- [Material supplied]:
* * * * *

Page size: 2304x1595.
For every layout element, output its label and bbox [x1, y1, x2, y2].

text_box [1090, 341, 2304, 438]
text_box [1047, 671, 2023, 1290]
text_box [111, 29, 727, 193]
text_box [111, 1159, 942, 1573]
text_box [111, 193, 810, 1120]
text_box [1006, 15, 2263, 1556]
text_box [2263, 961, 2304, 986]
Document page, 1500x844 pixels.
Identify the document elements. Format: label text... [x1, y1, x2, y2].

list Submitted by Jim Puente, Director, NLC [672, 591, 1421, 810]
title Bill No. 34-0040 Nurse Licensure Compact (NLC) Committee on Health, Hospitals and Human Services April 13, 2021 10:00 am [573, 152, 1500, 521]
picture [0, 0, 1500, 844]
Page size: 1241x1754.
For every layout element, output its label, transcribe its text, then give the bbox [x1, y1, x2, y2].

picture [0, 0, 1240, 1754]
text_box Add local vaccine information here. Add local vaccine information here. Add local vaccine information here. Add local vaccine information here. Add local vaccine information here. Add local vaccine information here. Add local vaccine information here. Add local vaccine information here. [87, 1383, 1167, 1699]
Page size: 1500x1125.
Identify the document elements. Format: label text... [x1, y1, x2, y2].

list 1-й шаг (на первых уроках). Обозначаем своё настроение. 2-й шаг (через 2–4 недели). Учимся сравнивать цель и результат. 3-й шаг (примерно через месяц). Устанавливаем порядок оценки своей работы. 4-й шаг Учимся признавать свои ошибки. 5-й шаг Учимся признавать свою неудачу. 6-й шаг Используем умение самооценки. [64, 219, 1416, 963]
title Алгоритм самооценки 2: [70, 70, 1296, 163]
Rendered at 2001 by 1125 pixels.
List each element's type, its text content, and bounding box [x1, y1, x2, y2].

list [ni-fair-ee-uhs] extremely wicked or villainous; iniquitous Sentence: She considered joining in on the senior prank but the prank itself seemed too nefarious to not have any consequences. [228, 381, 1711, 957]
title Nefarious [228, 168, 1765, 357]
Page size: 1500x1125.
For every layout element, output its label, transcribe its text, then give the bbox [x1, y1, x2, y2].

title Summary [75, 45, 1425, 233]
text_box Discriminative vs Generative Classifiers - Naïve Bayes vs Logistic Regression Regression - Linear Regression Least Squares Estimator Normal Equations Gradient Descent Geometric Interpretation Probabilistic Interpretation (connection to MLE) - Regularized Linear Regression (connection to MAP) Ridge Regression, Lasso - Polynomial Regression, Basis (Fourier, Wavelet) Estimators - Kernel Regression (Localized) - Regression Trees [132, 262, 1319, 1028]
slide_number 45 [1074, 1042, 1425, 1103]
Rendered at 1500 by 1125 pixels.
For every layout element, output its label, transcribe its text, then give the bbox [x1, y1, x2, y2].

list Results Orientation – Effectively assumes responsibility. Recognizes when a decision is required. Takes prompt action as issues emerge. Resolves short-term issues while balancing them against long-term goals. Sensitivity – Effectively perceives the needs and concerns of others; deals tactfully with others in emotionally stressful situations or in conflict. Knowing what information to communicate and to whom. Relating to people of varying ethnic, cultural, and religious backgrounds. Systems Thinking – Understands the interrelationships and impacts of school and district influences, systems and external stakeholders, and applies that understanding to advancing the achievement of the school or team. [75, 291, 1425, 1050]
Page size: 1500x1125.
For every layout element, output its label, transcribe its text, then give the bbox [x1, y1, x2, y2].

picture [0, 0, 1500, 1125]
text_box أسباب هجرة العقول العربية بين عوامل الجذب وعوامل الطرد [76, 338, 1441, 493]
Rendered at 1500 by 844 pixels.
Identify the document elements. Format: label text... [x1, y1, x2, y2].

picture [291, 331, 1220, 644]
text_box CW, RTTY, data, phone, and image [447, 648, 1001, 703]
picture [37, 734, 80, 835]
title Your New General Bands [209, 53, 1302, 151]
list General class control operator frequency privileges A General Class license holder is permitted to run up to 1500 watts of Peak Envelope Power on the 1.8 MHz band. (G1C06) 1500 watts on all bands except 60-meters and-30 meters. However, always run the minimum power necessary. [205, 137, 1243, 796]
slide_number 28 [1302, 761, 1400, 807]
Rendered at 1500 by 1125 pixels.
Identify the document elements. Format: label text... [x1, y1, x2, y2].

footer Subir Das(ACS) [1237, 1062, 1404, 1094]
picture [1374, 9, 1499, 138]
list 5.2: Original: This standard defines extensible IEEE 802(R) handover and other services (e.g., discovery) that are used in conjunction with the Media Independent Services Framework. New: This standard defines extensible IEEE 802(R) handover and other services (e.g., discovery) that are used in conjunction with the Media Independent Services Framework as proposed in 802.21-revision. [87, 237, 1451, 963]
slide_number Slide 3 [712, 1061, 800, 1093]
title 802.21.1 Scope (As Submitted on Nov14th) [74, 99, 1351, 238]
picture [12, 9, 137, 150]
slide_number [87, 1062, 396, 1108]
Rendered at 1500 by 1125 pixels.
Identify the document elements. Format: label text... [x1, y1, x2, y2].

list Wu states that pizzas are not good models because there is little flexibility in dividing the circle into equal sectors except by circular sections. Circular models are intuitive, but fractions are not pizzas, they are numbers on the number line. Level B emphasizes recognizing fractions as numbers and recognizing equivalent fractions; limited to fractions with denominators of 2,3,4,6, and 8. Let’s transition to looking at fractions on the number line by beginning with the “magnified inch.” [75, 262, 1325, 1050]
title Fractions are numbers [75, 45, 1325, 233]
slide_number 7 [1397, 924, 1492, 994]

* * * * *

- [Work task]:
Transcribe the whole listing above, keeping each line exactly as written.

- [Answer box]:
Page size: 2304x1595.
For every layout element, output its label and bbox [x1, y1, x2, y2].

text_box [1090, 341, 2304, 438]
text_box [1047, 671, 2023, 1290]
text_box [111, 29, 727, 193]
text_box [111, 1159, 942, 1573]
text_box [111, 193, 810, 1120]
text_box [1006, 15, 2263, 1556]
text_box [2263, 961, 2304, 986]
Document page, 1500x844 pixels.
Identify the document elements. Format: label text... [x1, y1, x2, y2].

list Submitted by Jim Puente, Director, NLC [672, 591, 1421, 810]
title Bill No. 34-0040 Nurse Licensure Compact (NLC) Committee on Health, Hospitals and Human Services April 13, 2021 10:00 am [573, 152, 1500, 521]
picture [0, 0, 1500, 844]
Page size: 1241x1754.
For every layout element, output its label, transcribe its text, then give the bbox [x1, y1, x2, y2].

picture [0, 0, 1240, 1754]
text_box Add local vaccine information here. Add local vaccine information here. Add local vaccine information here. Add local vaccine information here. Add local vaccine information here. Add local vaccine information here. Add local vaccine information here. Add local vaccine information here. [87, 1383, 1167, 1699]
Page size: 1500x1125.
Identify the document elements. Format: label text... [x1, y1, x2, y2].

list 1-й шаг (на первых уроках). Обозначаем своё настроение. 2-й шаг (через 2–4 недели). Учимся сравнивать цель и результат. 3-й шаг (примерно через месяц). Устанавливаем порядок оценки своей работы. 4-й шаг Учимся признавать свои ошибки. 5-й шаг Учимся признавать свою неудачу. 6-й шаг Используем умение самооценки. [64, 219, 1416, 963]
title Алгоритм самооценки 2: [70, 70, 1296, 163]
Rendered at 2001 by 1125 pixels.
List each element's type, its text content, and bounding box [x1, y1, x2, y2].

list [ni-fair-ee-uhs] extremely wicked or villainous; iniquitous Sentence: She considered joining in on the senior prank but the prank itself seemed too nefarious to not have any consequences. [228, 381, 1711, 957]
title Nefarious [228, 168, 1765, 357]
Page size: 1500x1125.
For every layout element, output its label, transcribe its text, then give the bbox [x1, y1, x2, y2].

title Summary [75, 45, 1425, 233]
text_box Discriminative vs Generative Classifiers - Naïve Bayes vs Logistic Regression Regression - Linear Regression Least Squares Estimator Normal Equations Gradient Descent Geometric Interpretation Probabilistic Interpretation (connection to MLE) - Regularized Linear Regression (connection to MAP) Ridge Regression, Lasso - Polynomial Regression, Basis (Fourier, Wavelet) Estimators - Kernel Regression (Localized) - Regression Trees [132, 262, 1319, 1028]
slide_number 45 [1074, 1042, 1425, 1103]
Rendered at 1500 by 1125 pixels.
For every layout element, output its label, transcribe its text, then give the bbox [x1, y1, x2, y2].

list Results Orientation – Effectively assumes responsibility. Recognizes when a decision is required. Takes prompt action as issues emerge. Resolves short-term issues while balancing them against long-term goals. Sensitivity – Effectively perceives the needs and concerns of others; deals tactfully with others in emotionally stressful situations or in conflict. Knowing what information to communicate and to whom. Relating to people of varying ethnic, cultural, and religious backgrounds. Systems Thinking – Understands the interrelationships and impacts of school and district influences, systems and external stakeholders, and applies that understanding to advancing the achievement of the school or team. [75, 291, 1425, 1050]
Page size: 1500x1125.
For every layout element, output its label, transcribe its text, then give the bbox [x1, y1, x2, y2].

picture [0, 0, 1500, 1125]
text_box أسباب هجرة العقول العربية بين عوامل الجذب وعوامل الطرد [76, 338, 1441, 493]
Rendered at 1500 by 844 pixels.
Identify the document elements. Format: label text... [x1, y1, x2, y2].

picture [291, 331, 1220, 644]
text_box CW, RTTY, data, phone, and image [447, 648, 1001, 703]
picture [37, 734, 80, 835]
title Your New General Bands [209, 53, 1302, 151]
list General class control operator frequency privileges A General Class license holder is permitted to run up to 1500 watts of Peak Envelope Power on the 1.8 MHz band. (G1C06) 1500 watts on all bands except 60-meters and-30 meters. However, always run the minimum power necessary. [205, 137, 1243, 796]
slide_number 28 [1302, 761, 1400, 807]
Rendered at 1500 by 1125 pixels.
Identify the document elements. Format: label text... [x1, y1, x2, y2].

footer Subir Das(ACS) [1237, 1062, 1404, 1094]
picture [1374, 9, 1499, 138]
list 5.2: Original: This standard defines extensible IEEE 802(R) handover and other services (e.g., discovery) that are used in conjunction with the Media Independent Services Framework. New: This standard defines extensible IEEE 802(R) handover and other services (e.g., discovery) that are used in conjunction with the Media Independent Services Framework as proposed in 802.21-revision. [87, 237, 1451, 963]
slide_number Slide 3 [712, 1061, 800, 1093]
title 802.21.1 Scope (As Submitted on Nov14th) [74, 99, 1351, 238]
picture [12, 9, 137, 150]
slide_number [87, 1062, 396, 1108]
Rendered at 1500 by 1125 pixels.
Identify the document elements. Format: label text... [x1, y1, x2, y2].

list Wu states that pizzas are not good models because there is little flexibility in dividing the circle into equal sectors except by circular sections. Circular models are intuitive, but fractions are not pizzas, they are numbers on the number line. Level B emphasizes recognizing fractions as numbers and recognizing equivalent fractions; limited to fractions with denominators of 2,3,4,6, and 8. Let’s transition to looking at fractions on the number line by beginning with the “magnified inch.” [75, 262, 1325, 1050]
title Fractions are numbers [75, 45, 1325, 233]
slide_number 7 [1397, 924, 1492, 994]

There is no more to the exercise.